Extracted records.

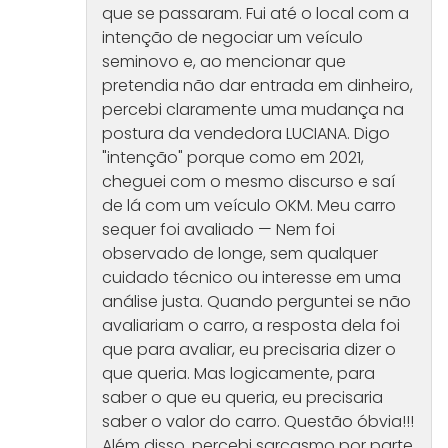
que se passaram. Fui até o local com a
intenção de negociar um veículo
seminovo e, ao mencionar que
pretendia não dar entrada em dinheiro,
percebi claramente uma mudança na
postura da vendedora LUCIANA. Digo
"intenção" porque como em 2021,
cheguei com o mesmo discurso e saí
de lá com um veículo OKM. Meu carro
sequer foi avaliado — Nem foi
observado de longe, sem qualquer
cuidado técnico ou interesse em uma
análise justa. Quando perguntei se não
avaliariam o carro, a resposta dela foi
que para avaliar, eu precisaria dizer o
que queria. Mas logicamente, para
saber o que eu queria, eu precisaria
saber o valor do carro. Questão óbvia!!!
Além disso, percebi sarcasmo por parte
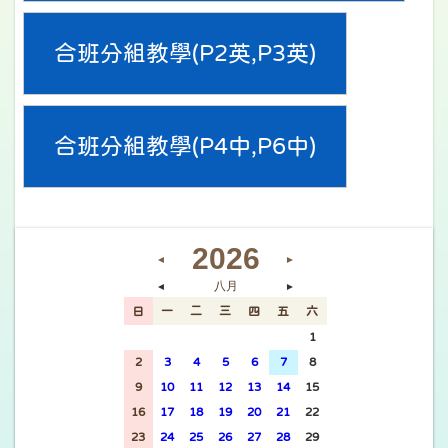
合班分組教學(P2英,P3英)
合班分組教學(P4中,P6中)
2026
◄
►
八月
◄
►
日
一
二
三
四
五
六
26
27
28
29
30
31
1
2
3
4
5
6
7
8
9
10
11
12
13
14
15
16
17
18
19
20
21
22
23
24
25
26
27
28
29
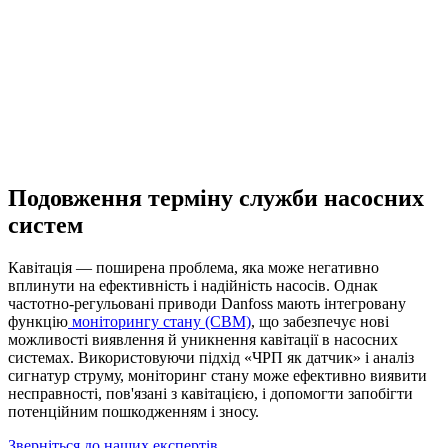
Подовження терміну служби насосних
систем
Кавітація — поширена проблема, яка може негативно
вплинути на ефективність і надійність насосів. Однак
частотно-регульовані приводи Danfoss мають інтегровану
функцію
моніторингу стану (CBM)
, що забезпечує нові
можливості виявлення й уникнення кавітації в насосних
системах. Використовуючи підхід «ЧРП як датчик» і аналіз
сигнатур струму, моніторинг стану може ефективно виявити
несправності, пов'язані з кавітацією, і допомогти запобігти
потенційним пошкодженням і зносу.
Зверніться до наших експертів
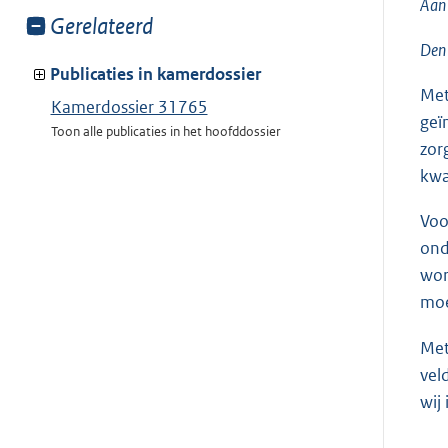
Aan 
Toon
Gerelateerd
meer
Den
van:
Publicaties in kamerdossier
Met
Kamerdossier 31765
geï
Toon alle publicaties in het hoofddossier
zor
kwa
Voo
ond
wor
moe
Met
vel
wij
---
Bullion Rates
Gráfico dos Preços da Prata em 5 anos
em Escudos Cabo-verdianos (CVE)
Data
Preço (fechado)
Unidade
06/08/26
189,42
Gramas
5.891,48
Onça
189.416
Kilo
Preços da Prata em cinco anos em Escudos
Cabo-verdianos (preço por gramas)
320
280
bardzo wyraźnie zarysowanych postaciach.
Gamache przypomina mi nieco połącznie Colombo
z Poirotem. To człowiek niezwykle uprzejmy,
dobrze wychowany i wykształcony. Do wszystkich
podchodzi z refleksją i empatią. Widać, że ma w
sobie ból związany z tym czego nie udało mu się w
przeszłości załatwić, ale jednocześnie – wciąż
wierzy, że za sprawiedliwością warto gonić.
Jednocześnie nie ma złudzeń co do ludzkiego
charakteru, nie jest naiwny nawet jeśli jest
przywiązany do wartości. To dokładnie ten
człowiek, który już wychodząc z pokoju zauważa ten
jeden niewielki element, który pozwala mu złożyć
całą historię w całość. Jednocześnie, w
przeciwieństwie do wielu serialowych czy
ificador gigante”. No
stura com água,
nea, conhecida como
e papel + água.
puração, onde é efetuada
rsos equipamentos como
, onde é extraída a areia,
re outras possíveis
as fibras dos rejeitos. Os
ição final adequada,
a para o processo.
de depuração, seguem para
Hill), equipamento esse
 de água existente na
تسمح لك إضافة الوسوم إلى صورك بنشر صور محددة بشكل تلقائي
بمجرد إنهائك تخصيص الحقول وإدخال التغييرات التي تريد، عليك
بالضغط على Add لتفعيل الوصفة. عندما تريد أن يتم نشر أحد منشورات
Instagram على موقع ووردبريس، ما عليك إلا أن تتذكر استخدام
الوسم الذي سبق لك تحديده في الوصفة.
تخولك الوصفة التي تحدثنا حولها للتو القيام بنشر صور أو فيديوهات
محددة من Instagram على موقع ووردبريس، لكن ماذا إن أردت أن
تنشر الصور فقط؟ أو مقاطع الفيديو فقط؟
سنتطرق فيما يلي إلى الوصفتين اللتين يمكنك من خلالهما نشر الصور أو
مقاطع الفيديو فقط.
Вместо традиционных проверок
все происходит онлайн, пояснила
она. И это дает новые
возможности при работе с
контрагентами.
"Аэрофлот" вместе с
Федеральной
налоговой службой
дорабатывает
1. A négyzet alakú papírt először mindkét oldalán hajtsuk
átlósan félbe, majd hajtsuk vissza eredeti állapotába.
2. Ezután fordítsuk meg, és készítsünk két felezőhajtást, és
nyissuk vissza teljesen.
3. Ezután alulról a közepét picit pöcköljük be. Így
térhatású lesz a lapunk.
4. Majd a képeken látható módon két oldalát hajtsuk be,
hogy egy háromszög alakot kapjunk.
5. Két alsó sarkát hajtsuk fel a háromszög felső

Assignment. Transcribe, without alteration, the lines of the records beginning with the line that contains "que se passaram. Fui até o local com a" and continuing through the line that contains "de lá com um veículo OKM. Meu carro", both included.

Response.
que se passaram. Fui até o local com a
intenção de negociar um veículo
seminovo e, ao mencionar que
pretendia não dar entrada em dinheiro,
percebi claramente uma mudança na
postura da vendedora LUCIANA. Digo
"intenção" porque como em 2021,
cheguei com o mesmo discurso e saí
de lá com um veículo OKM. Meu carro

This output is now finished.